TASK DETAILS: Search the records for the string "thumb". Copy each line where it occurs.

═══ RECORDS PROVIDED ═══

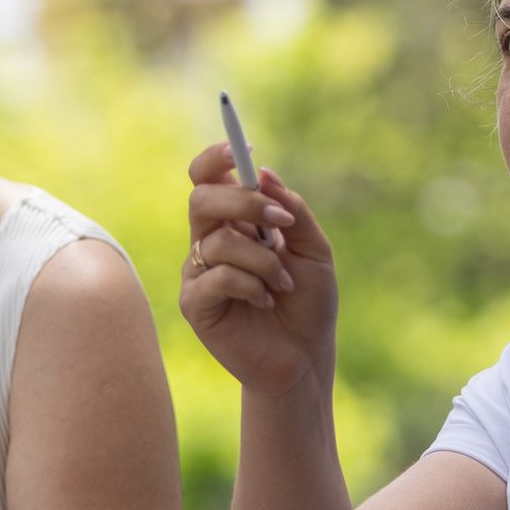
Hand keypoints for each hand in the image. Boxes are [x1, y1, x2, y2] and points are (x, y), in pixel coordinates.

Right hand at [179, 143, 331, 393]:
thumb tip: (264, 174)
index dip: (216, 158)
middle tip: (280, 223)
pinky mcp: (195, 303)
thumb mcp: (314, 250)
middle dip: (243, 203)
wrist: (305, 357)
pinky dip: (250, 285)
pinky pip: (217, 277)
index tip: (244, 152)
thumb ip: (292, 211)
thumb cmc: (309, 304)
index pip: (207, 178)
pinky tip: (266, 303)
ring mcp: (199, 272)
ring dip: (263, 260)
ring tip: (284, 286)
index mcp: (235, 222)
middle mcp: (211, 241)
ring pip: (217, 241)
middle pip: (202, 199)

═══

EXERCISE ANSWER:
thumb tip: (264, 174)
thumb mcp: (314, 250)
thumb ip: (292, 211)
thumb cmc: (309, 304)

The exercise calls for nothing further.